La société civile est invitée à s’impliquer « réellement » dans l’action politique, sociale, économique et culturelle et à apporter sa contribution à la réalisation des différents projets de développement dans le pays, a affirmé hier le militant associatif Mahrez Lamari. Celui-ci qui a appelé, dans une tribune intitulée « La société civile: partie intégrante du processus en cours de l’Algérie Nouvelle », à une large participation aux élections des Assemblées populaires communales et de wilaya. Mahrez Lamari estime, ainsi, que « dans la situation actuelle du pays, le mouvement citoyen, les ONGs et le mouvement associatif pluriel doivent être réellement impliqués et doivent apporter leur contribution responsable et bénéfique dans la prise en charge de responsabilités politique, sociale, économique et culturelle pour la réalisation des différents projets de développement ».
Alors que le programme du gouvernement est en débat à l’Assemblée populaire nationale et à deux mois de la tenue des élections locales, considère le militant associatif, « il est important de souligner (…) la place et le rôle de la société civile, sa contribution et sa participation consciente à l’effort engagé par notre peuple et notre gouvernement » rappelant que celle-ci est considérée comme un « allié privilégié » et les jeunes comme les « principaux artisans du changement » par le président de la République. Cette société civile « qui regroupe en son sein un gisement de compétences, de militants patriotes, de cadres intègres et engagés », est ainsi, estime Lamari, appelée à « s’investir pleinement » et à se porter candidats aux élections des Assemblées populaires communales et de wilaya, et « participer massivement et en toute responsabilité » au succès de ces élections « pour la victoire de la démocratie et pour être partie intégrante du processus en cours de l’Algérie nouvelle stable unie et forte ». Le chef de l’Etat « a traduit en actes concrets les aspirations profondes et légitimes de la société civile » en consacrant dans la Constitution l’institutionnalisation de l’Observatoire national de la société civile comme « un des piliers les plus importants du changement, a fait remarquer Mahrez Lamari qui a affirmé que cet organisme a pour objectif de permettre aux différentes forces de la société civile de s’organiser et d’exprimer leurs préoccupations et propositions » mais qui, ajoute-t-il, doit bénéficier de l’appui multiforme de l’Etat pour permettre à cette institution d’être un « interlocuteur privilégié des pouvoirs publics, en tant que rassembleur des ONGs et du mouvement associatif, et contribuer aussi à leur épanouissement et à leur participation effective à la vie socio-économique du pays ».
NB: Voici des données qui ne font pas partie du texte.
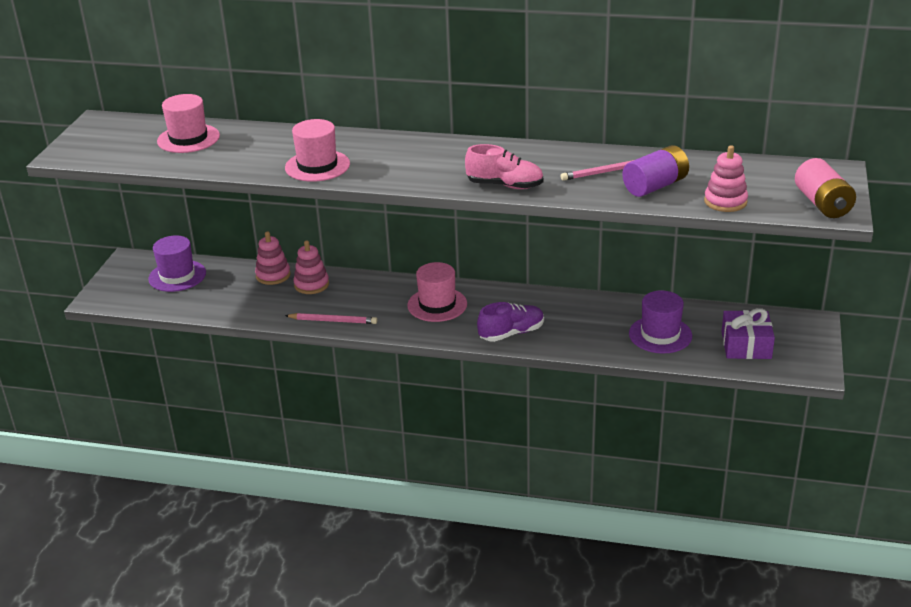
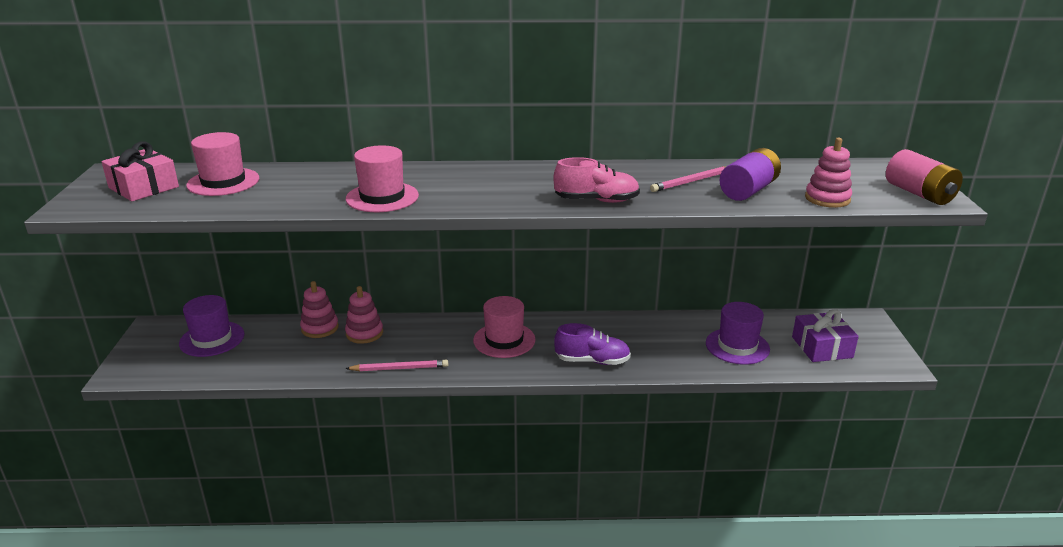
camera: 15 degrees left, 5 degrees down
purple shoe [477,302,544,342] -> purple shoe turned 45 degrees clockwise [554,323,631,365]
none -> pink gift [101,141,179,201]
Aussi, dans ce contexte, estime-t-il, il est « impératif aujourd’hui de changer de vision et de méthodes ». « De nouveaux types de relations sociales doivent émerger, l’administration ne doit plus considérer la société civile comme prolongement, mais doit plutôt l’accepter comme complément et même comme contre-pouvoir utile et nécessaire qui donnerait plus de crédit à son action », affirme Mahrez Lamari qui a aussi été président du Comité national algérien de solidarité avec le peuple sahraoui.